Records excerpted from a collection:
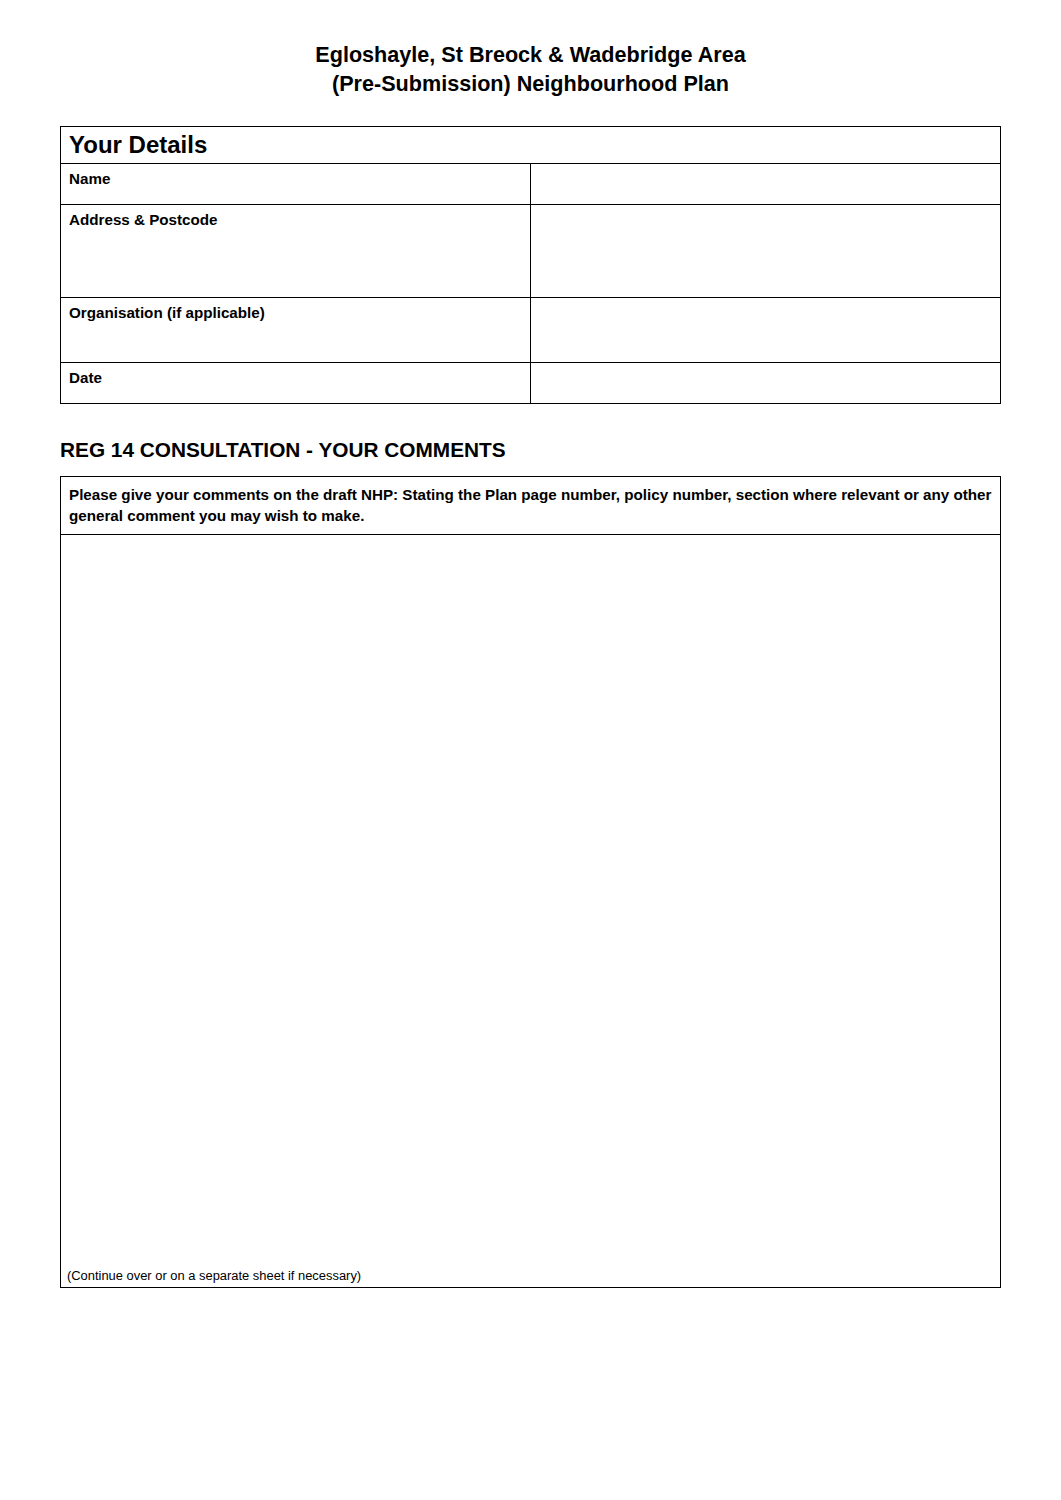Egloshayle, St Breock & Wadebridge Area
(Pre-Submission) Neighbourhood Plan
| Your Details |
| Name | |
| Address & Postcode | |
| Organisation (if applicable) | |
| Date | |
REG 14 CONSULTATION - YOUR COMMENTS
| Please give your comments on the draft NHP: Stating the Plan page number, policy number, section where relevant or any other general comment you may wish to make. |
| (Continue over or on a separate sheet if necessary) |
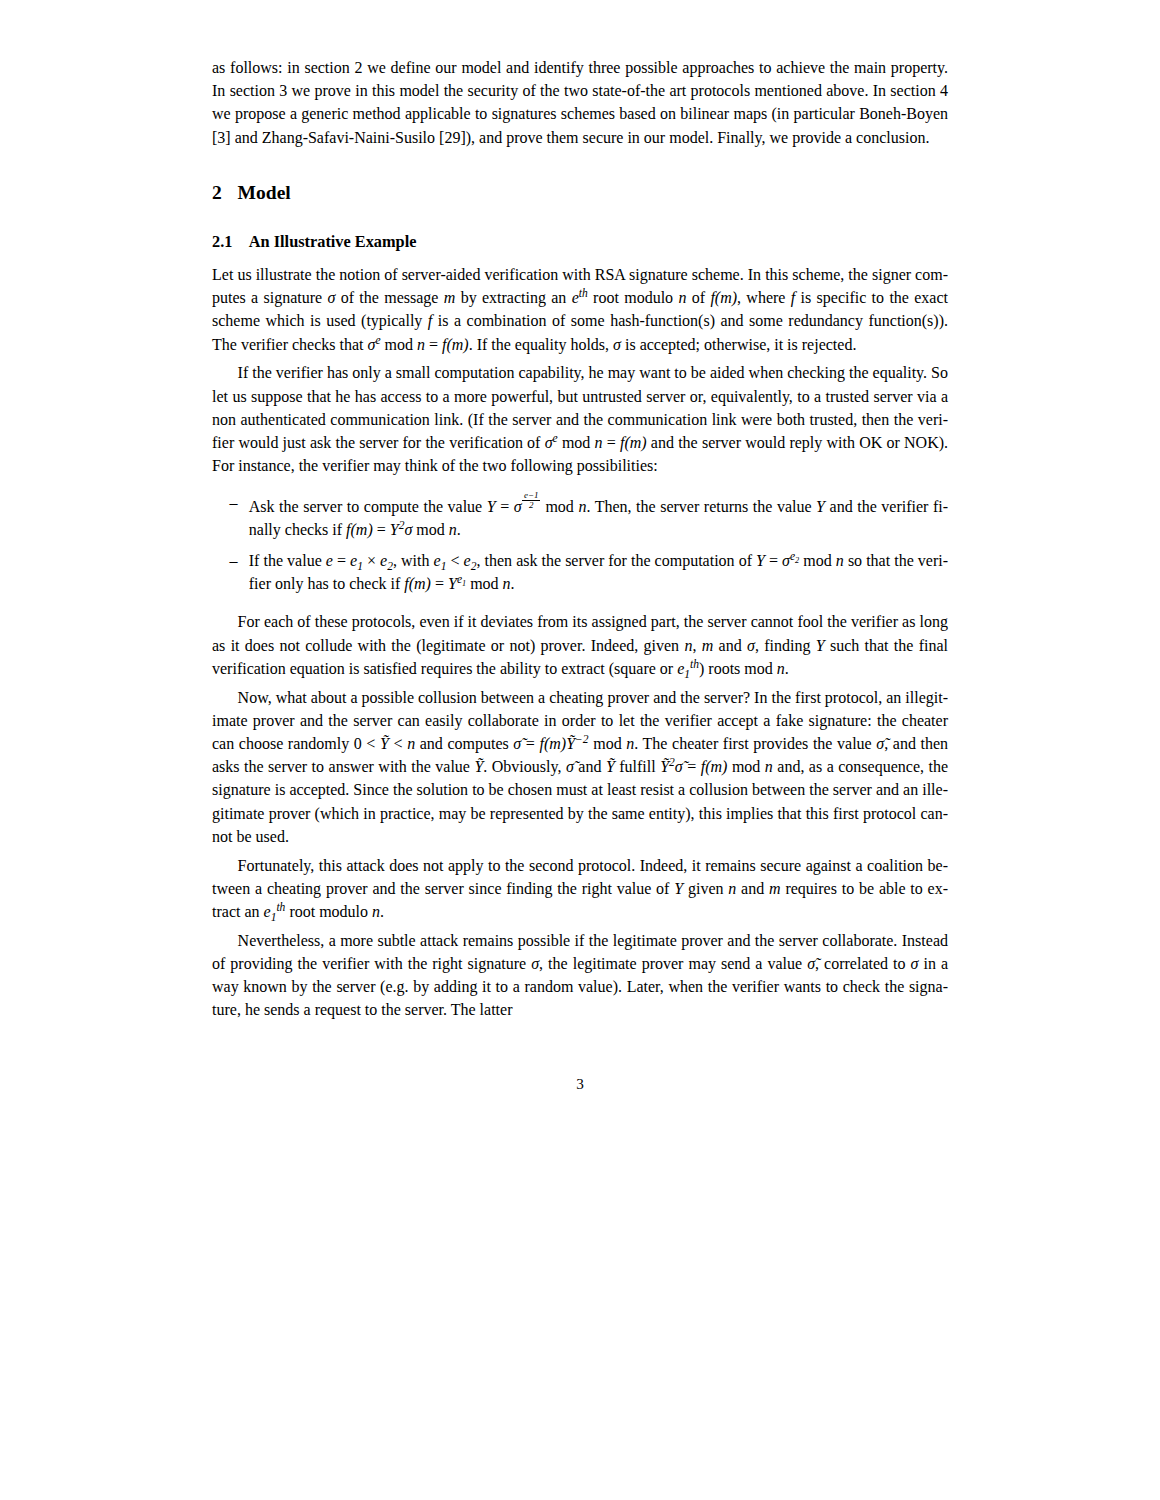as follows: in section 2 we define our model and identify three possible approaches to achieve the main property. In section 3 we prove in this model the security of the two state-of-the art protocols mentioned above. In section 4 we propose a generic method applicable to signatures schemes based on bilinear maps (in particular Boneh-Boyen [3] and Zhang-Safavi-Naini-Susilo [29]), and prove them secure in our model. Finally, we provide a conclusion.
2 Model
2.1 An Illustrative Example
Let us illustrate the notion of server-aided verification with RSA signature scheme. In this scheme, the signer computes a signature σ of the message m by extracting an eth root modulo n of f(m), where f is specific to the exact scheme which is used (typically f is a combination of some hash-function(s) and some redundancy function(s)). The verifier checks that σe mod n = f(m). If the equality holds, σ is accepted; otherwise, it is rejected.
If the verifier has only a small computation capability, he may want to be aided when checking the equality. So let us suppose that he has access to a more powerful, but untrusted server or, equivalently, to a trusted server via a non authenticated communication link. (If the server and the communication link were both trusted, then the verifier would just ask the server for the verification of σe mod n = f(m) and the server would reply with OK or NOK). For instance, the verifier may think of the two following possibilities:
Ask the server to compute the value Y = σe−12 mod n. Then, the server returns the value Y and the verifier finally checks if f(m) = Y2σ mod n.
If the value e = e1 × e2, with e1 < e2, then ask the server for the computation of Y = σe2 mod n so that the verifier only has to check if f(m) = Ye1 mod n.
For each of these protocols, even if it deviates from its assigned part, the server cannot fool the verifier as long as it does not collude with the (legitimate or not) prover. Indeed, given n, m and σ, finding Y such that the final verification equation is satisfied requires the ability to extract (square or e1th) roots mod n.
Now, what about a possible collusion between a cheating prover and the server? In the first protocol, an illegitimate prover and the server can easily collaborate in order to let the verifier accept a fake signature: the cheater can choose randomly 0 < Ỹ < n and computes σ̃ = f(m)Ỹ−2 mod n. The cheater first provides the value σ̃, and then asks the server to answer with the value Ỹ. Obviously, σ̃ and Ỹ fulfill Ỹ2σ̃ = f(m) mod n and, as a consequence, the signature is accepted. Since the solution to be chosen must at least resist a collusion between the server and an illegitimate prover (which in practice, may be represented by the same entity), this implies that this first protocol cannot be used.
Fortunately, this attack does not apply to the second protocol. Indeed, it remains secure against a coalition between a cheating prover and the server since finding the right value of Y given n and m requires to be able to extract an e1th root modulo n.
Nevertheless, a more subtle attack remains possible if the legitimate prover and the server collaborate. Instead of providing the verifier with the right signature σ, the legitimate prover may send a value σ̃, correlated to σ in a way known by the server (e.g. by adding it to a random value). Later, when the verifier wants to check the signature, he sends a request to the server. The latter
3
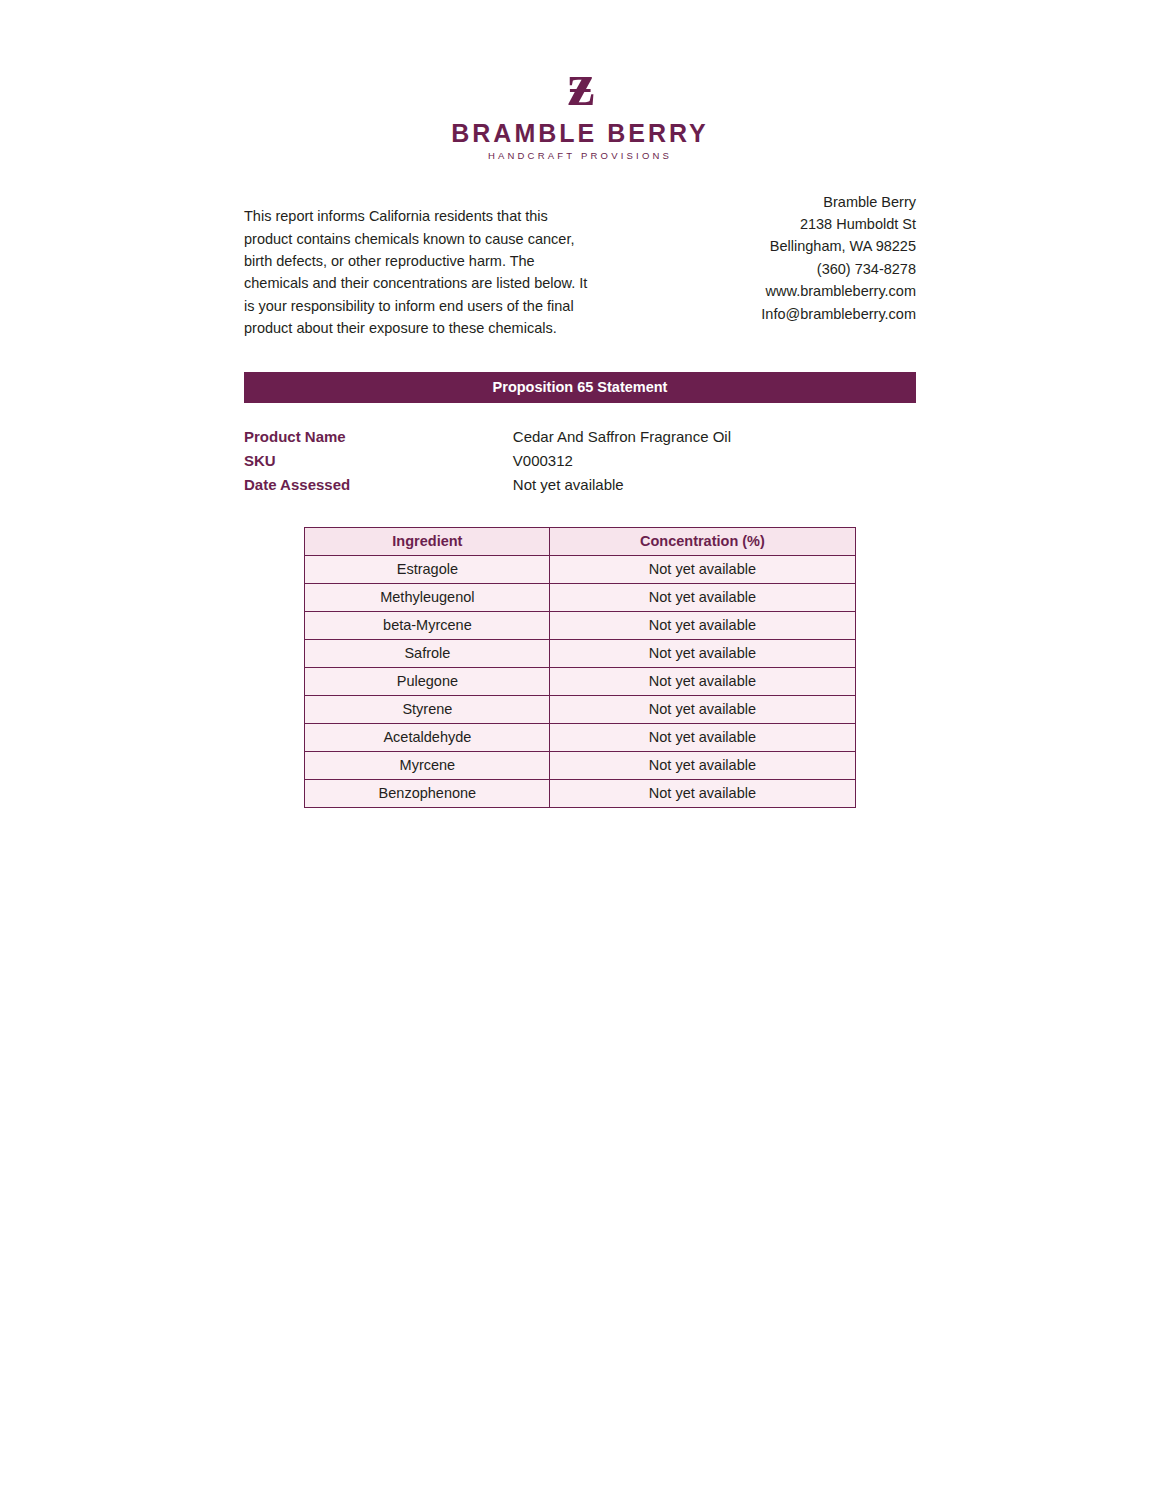ƶ BRAMBLE BERRY HANDCRAFT PROVISIONS
This report informs California residents that this product contains chemicals known to cause cancer, birth defects, or other reproductive harm. The chemicals and their concentrations are listed below. It is your responsibility to inform end users of the final product about their exposure to these chemicals.
Bramble Berry
2138 Humboldt St
Bellingham, WA 98225
(360) 734-8278
www.brambleberry.com
Info@brambleberry.com
Proposition 65 Statement
| Product Name | Cedar And Saffron Fragrance Oil |
| SKU | V000312 |
| Date Assessed | Not yet available |
| Ingredient | Concentration (%) |
| --- | --- |
| Estragole | Not yet available |
| Methyleugenol | Not yet available |
| beta-Myrcene | Not yet available |
| Safrole | Not yet available |
| Pulegone | Not yet available |
| Styrene | Not yet available |
| Acetaldehyde | Not yet available |
| Myrcene | Not yet available |
| Benzophenone | Not yet available |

To do: Reproduce, character for character, only the lines of the preceding data that start at the line with "Concentration (%) |" and end at the line with "Styrene | Not yet available |", both included.

Answer to the exercise:
| Ingredient | Concentration (%) |
| --- | --- |
| Estragole | Not yet available |
| Methyleugenol | Not yet available |
| beta-Myrcene | Not yet available |
| Safrole | Not yet available |
| Pulegone | Not yet available |
| Styrene | Not yet available |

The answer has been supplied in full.